# Name That Tune



## oregonyeti (Jun 16, 2007)

I'm sure we have a diverse range of musical taste here. Might be fun to post some lyrics and see who can name the song :roll:

How about this:

I've been trying to make it home
Got to make it before too long
I can't take this very much longer


----------



## greg (Dec 8, 1999)

Journey - Wheel in the Sky

Here's one for the hippies:

The tiny purple fishes run laughing through your fingers,
And you want to take her with you to the hard land of the winter.


----------



## oregonyeti (Jun 16, 2007)

You got it, Greg.

The lyrics you posted, I know them but can't place 'em!! I'm getting CRS, I think.

AHA is it fair to use google? TALES OF BRAVE ULYSSES by Eric Clapton and Martin Sharp


----------



## geese4u (Apr 29, 2008)

"Salt for your meat, cinnamon sweet, and the rum is for all your good vices"


----------



## chrose (Nov 20, 2000)

Jimmy Buffet. Son of a son of a sailor.
Too bad we can't post song clips instead. It would be tougher.

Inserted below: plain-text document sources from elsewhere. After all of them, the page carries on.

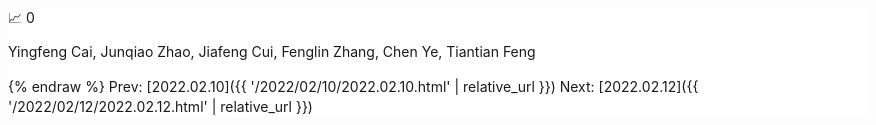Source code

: &#x1F4C8; 0 <br>
<p>Yingfeng Cai, Junqiao Zhao, Jiafeng Cui, Fenglin Zhang, Chen Ye, Tiantian Feng</p></summary></details>


{% endraw %}
Prev: [2022.02.10]({{ '/2022/02/10/2022.02.10.html' | relative_url }})  Next: [2022.02.12]({{ '/2022/02/12/2022.02.12.html' | relative_url }})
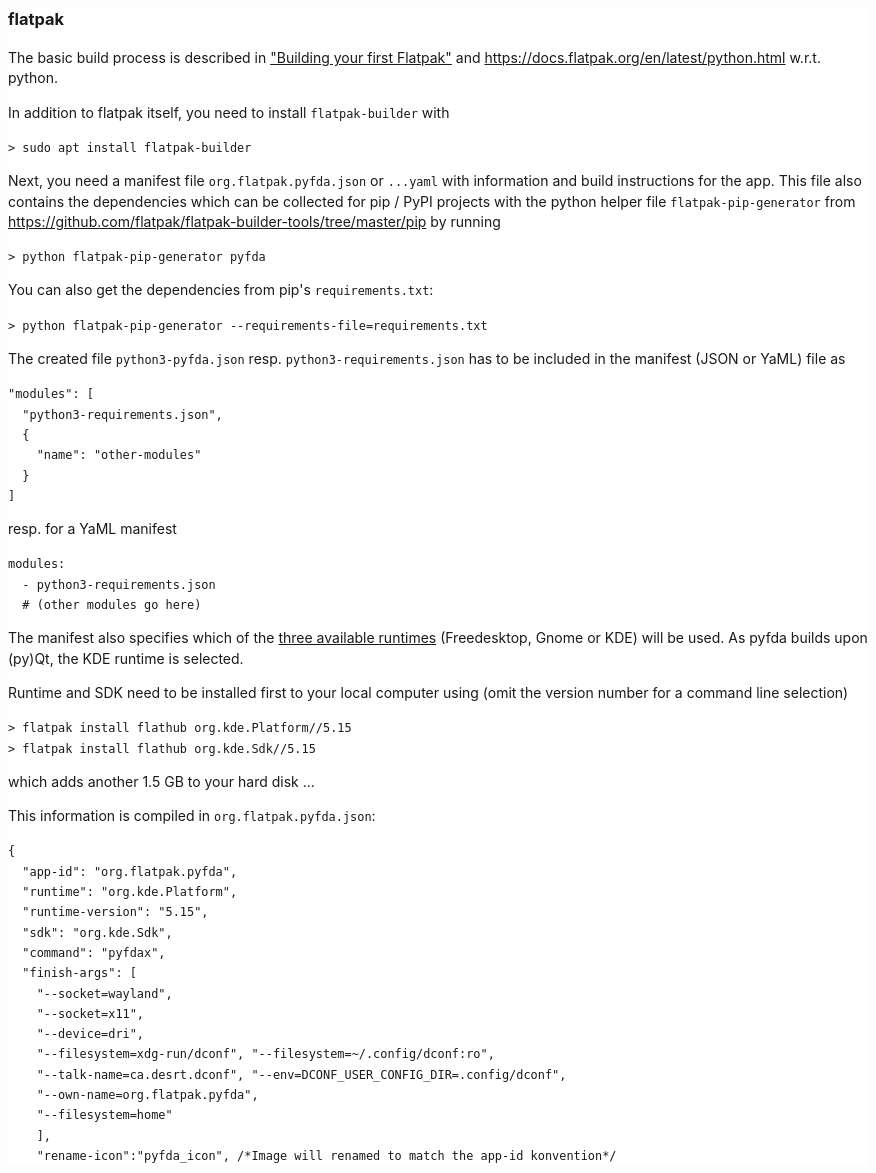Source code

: ### flatpak
The basic build process is described in 
["Building your first Flatpak"](https://docs.flatpak.org/en/latest/first-build.html) and
<https://docs.flatpak.org/en/latest/python.html> w.r.t. python.

In addition to flatpak itself, you need to install `flatpak-builder` with

    > sudo apt install flatpak-builder
    
Next, you need a manifest file `org.flatpak.pyfda.json` or `...yaml` with information 
and build instructions for the app. This file also contains the dependencies which 
can be collected for pip / PyPI projects with the python helper file
`flatpak-pip-generator` from <https://github.com/flatpak/flatpak-builder-tools/tree/master/pip> 
by running

    > python flatpak-pip-generator pyfda 
    
You can also get the dependencies from pip's `requirements.txt`:

    > python flatpak-pip-generator --requirements-file=requirements.txt
    
The created file `python3-pyfda.json` resp. `python3-requirements.json` has to 
be included in the manifest (JSON or YaML) file as

    "modules": [
      "python3-requirements.json",
      {
        "name": "other-modules"
      }
    ]
    
resp. for a YaML manifest

    modules:
      - python3-requirements.json
      # (other modules go here)

The manifest also specifies which of the 
[three available runtimes](https://docs.flatpak.org/en/latest/available-runtimes.html)
(Freedesktop, Gnome or KDE) will be used. As pyfda builds upon (py)Qt, the KDE runtime
is selected.

Runtime and SDK need to be installed first to your local computer using 
(omit the version number for a command line selection)

    > flatpak install flathub org.kde.Platform//5.15
    > flatpak install flathub org.kde.Sdk//5.15
    
which adds another 1.5 GB to your hard disk ...

This information is compiled in `org.flatpak.pyfda.json`:

    {
      "app-id": "org.flatpak.pyfda",
      "runtime": "org.kde.Platform",
      "runtime-version": "5.15",
      "sdk": "org.kde.Sdk",
      "command": "pyfdax",
      "finish-args": [
        "--socket=wayland",
    	"--socket=x11",
        "--device=dri",
        "--filesystem=xdg-run/dconf", "--filesystem=~/.config/dconf:ro",
        "--talk-name=ca.desrt.dconf", "--env=DCONF_USER_CONFIG_DIR=.config/dconf",
        "--own-name=org.flatpak.pyfda",
        "--filesystem=home"
    	],
        "rename-icon":"pyfda_icon", /*Image will renamed to match the app-id konvention*/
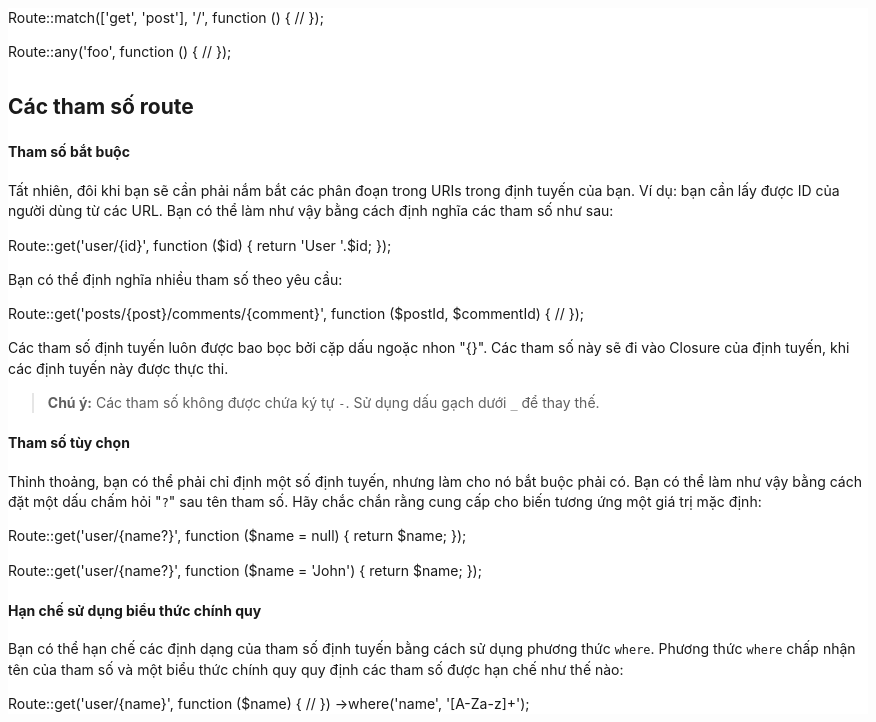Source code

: Route::match(['get', 'post'], '/', function () {
    //
});

Route::any('foo', function () {
    //
});

<a name="route-parameters"><a>
## Các tham số route

<a name="required-parameters"><a>
#### Tham số bắt buộc

Tất nhiên, đôi khi bạn sẽ cần phải nắm bắt các phân đoạn trong URIs trong định tuyến của bạn. Ví dụ: bạn cần lấy được ID của người dùng từ các URL. Bạn có thể làm như vậy bằng cách định nghĩa các tham số như sau:

Route::get('user/{id}', function ($id) {
    return 'User '.$id;
});

Bạn có thể định nghĩa nhiều tham số theo yêu cầu:

Route::get('posts/{post}/comments/{comment}', function ($postId, $commentId) {
    //
});

Các tham số định tuyến luôn được bao bọc bởi cặp dấu ngoặc nhon "{}". Các tham số này sẽ đi vào Closure của định tuyến, khi các định tuyến này được thực thi.

> **Chú ý:** Các tham số không được chứa ký tự `-`. Sử dụng dấu gạch dưới `_` để thay thế.

<a name="optional-parameters"><a>
#### Tham số tùy chọn

Thỉnh thoảng, bạn có thể phải chỉ định một số định tuyến, nhưng làm cho nó bắt buộc phải có. Bạn có thể làm như vậy bằng cách đặt một dấu chấm hỏi "`?`" sau tên tham số. Hãy chắc chắn rằng cung cấp cho biến tương ứng một giá trị mặc định:

Route::get('user/{name?}', function ($name = null) {
    return $name;
});

Route::get('user/{name?}', function ($name = 'John') {
    return $name;
});

<a name="regular-expression-contraints"><a>
#### Hạn chế sử dụng biểu thức chính quy

Bạn có thể hạn chế các định dạng của tham số định tuyến bằng cách sử dụng phương thức `where`. Phương thức `where` chấp nhận tên của tham số và một biểu thức chính quy quy định các tham số được hạn chế như thế nào:

Route::get('user/{name}', function ($name) {
    //
})
->where('name', '[A-Za-z]+');
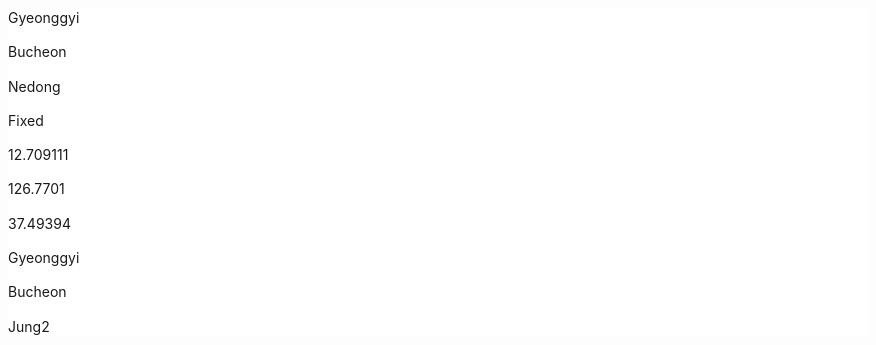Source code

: </td>

<td style="text-align:left;">

Gyeonggyi

</td>

<td style="text-align:left;">

Bucheon

</td>

<td style="text-align:left;">

Nedong

</td>

<td style="text-align:left;">

Fixed

</td>

<td style="text-align:right;">

12.709111

</td>

</tr>

<tr>

<td style="text-align:right; padding-left: 2em;" indentlevel="1">

126.7701

</td>

<td style="text-align:right;">

37.49394

</td>

<td style="text-align:left;">

Gyeonggyi

</td>

<td style="text-align:left;">

Bucheon

</td>

<td style="text-align:left;">

Jung2

</td>
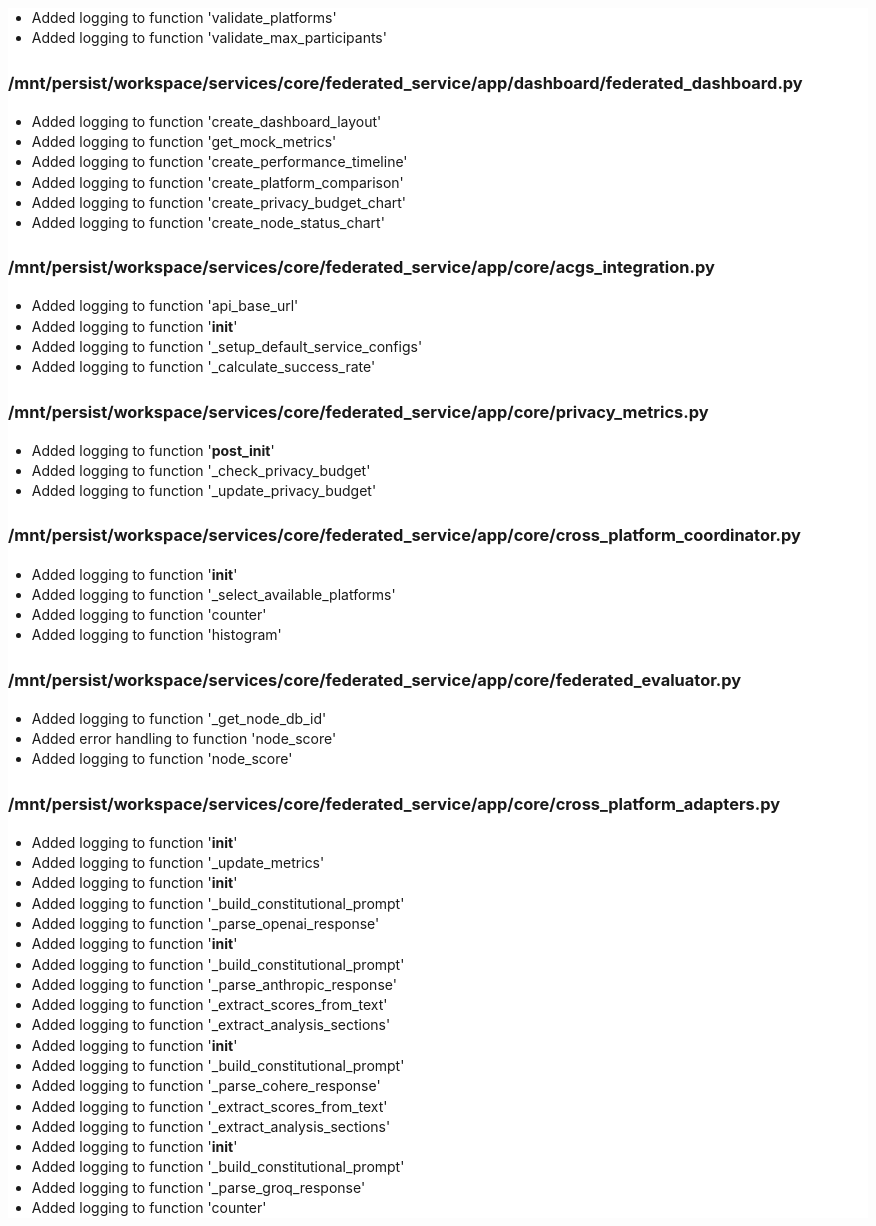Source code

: - Added logging to function 'validate_platforms'
- Added logging to function 'validate_max_participants'

### /mnt/persist/workspace/services/core/federated_service/app/dashboard/federated_dashboard.py

- Added logging to function 'create_dashboard_layout'
- Added logging to function 'get_mock_metrics'
- Added logging to function 'create_performance_timeline'
- Added logging to function 'create_platform_comparison'
- Added logging to function 'create_privacy_budget_chart'
- Added logging to function 'create_node_status_chart'

### /mnt/persist/workspace/services/core/federated_service/app/core/acgs_integration.py

- Added logging to function 'api_base_url'
- Added logging to function '**init**'
- Added logging to function '\_setup_default_service_configs'
- Added logging to function '\_calculate_success_rate'

### /mnt/persist/workspace/services/core/federated_service/app/core/privacy_metrics.py

- Added logging to function '**post_init**'
- Added logging to function '\_check_privacy_budget'
- Added logging to function '\_update_privacy_budget'

### /mnt/persist/workspace/services/core/federated_service/app/core/cross_platform_coordinator.py

- Added logging to function '**init**'
- Added logging to function '\_select_available_platforms'
- Added logging to function 'counter'
- Added logging to function 'histogram'

### /mnt/persist/workspace/services/core/federated_service/app/core/federated_evaluator.py

- Added logging to function '\_get_node_db_id'
- Added error handling to function 'node_score'
- Added logging to function 'node_score'

### /mnt/persist/workspace/services/core/federated_service/app/core/cross_platform_adapters.py

- Added logging to function '**init**'
- Added logging to function '\_update_metrics'
- Added logging to function '**init**'
- Added logging to function '\_build_constitutional_prompt'
- Added logging to function '\_parse_openai_response'
- Added logging to function '**init**'
- Added logging to function '\_build_constitutional_prompt'
- Added logging to function '\_parse_anthropic_response'
- Added logging to function '\_extract_scores_from_text'
- Added logging to function '\_extract_analysis_sections'
- Added logging to function '**init**'
- Added logging to function '\_build_constitutional_prompt'
- Added logging to function '\_parse_cohere_response'
- Added logging to function '\_extract_scores_from_text'
- Added logging to function '\_extract_analysis_sections'
- Added logging to function '**init**'
- Added logging to function '\_build_constitutional_prompt'
- Added logging to function '\_parse_groq_response'
- Added logging to function 'counter'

Here's an obscure one. Doo doo doo do do do do doo, doo doo doo do do do doo, doo doo do do do do do doo, doo doo doo do doo.......oh oh ohhhh.

Take that! :smoking:


----------



## foodnfoto (Jan 1, 2001)

Lou Reed's "Walk on the Wild Side"?


----------



## oregonyeti (Jun 16, 2007)

Here's one

"Redbird, don't say you told me so
Just give me one more song to go."


----------



## salliem (Nov 3, 2006)

BLUE LETTER by Fleetwood Mac


----------



## salliem (Nov 3, 2006)

Try this..

*"She lit a burner on the stove and offered me a pipe
I thought you'd never say hello, she said, you look like the silent type."*


----------



## izbnso (May 12, 2007)

*She lit a burner on the stove and offered me a pipe
I thought you'd never say hello, she said, you look like the silent type*

Tangled up in Blue!! Bob Dylan. Hey, my hair still is red.


----------



## izbnso (May 12, 2007)

Since we're going old hippie:

And the broad who served the whisky
She was a big old friendly girl.
Who tried to fight her empty nights
By smilin' at the world.


----------



## oregonyeti (Jun 16, 2007)

I recognize that, but couldn't put a name on it until I googled it.

So I'm not saying


----------



## oregonyeti (Jun 16, 2007)

From a girl band:

We're getting older the world's getting colder
For the life of me I don't know the reason why
Maybe it's livin' making us give in
Hearts rolling in taken back on the tide
We're balanced together ocean upon the sky


----------



## izbnso (May 12, 2007)

We're getting older the world's getting colder
For the life of me I don't know the reason why
Maybe it's livin' making us give in
Hearts rolling in taken back on the tide
We're balanced together ocean upon the sky
__________________

For the record, Heart is not a girl band! The Wilson sisters are Rock and Roll goddesses! 

Dog and Butterfly.


----------



## chrose (Nov 20, 2000)

A good guess, but incorrect I'm afraid. I almost forgot what it was myself. Try again, I'll give you a small hint. It was in the 70's and the band had a lot of hits!


----------



## oldschool1982 (Jun 27, 2006)

Ch, The Stumbling Pebbles? aka The Rolling Stones?


Here's one.......

"She falls somewhere between Levis 'n' Vogue Magazine........"

Or......


"........We gotta a band we gotta good good band we gotta a good band, we gotta beat we gotta US beat we gotta a good beat........." That one's real obscure.


----------



## oregonyeti (Jun 16, 2007)

izbnso;221992 said:


> For the record, Heart is not a girl band! The Wilson sisters are Rock and Roll goddesses!
> 
> 
> > I won't argue with that


----------



## deltadoc (Aug 15, 2004)

"And 10 thousand dollars I'd give
at the drop of a hat
if our lives could
be just like that".


----------



## deltadoc (Aug 15, 2004)

"The Lone Ranger and Tonto,
Ridin' down the line.
Fixin' everybody's problems,
Everybody's but mine.

Someone must have told 'em,
I was doing fine.

doc


----------



## deltadoc (Aug 15, 2004)

"as Human gods aim for their mark,
make everything from toy guns that spark,
to flesh-colored Christs,
that glow in the dark.

It's easy to see,
without lookin' too far,
that not much,
is really sacred."

doc


----------



## cat man (May 7, 2007)

She was a short order pastry chef
at a dim sum dive on the yangtzee ti-way
She was a student, her father was an engineer
Won't you shed a tear
for my yellow rose
and her bloodstained clothes
She had perfect breasts, she had high hopes
She had almond eyes and yellow thighs
She was a student of philosophy
won't you greive with me
..because she died on tv


----------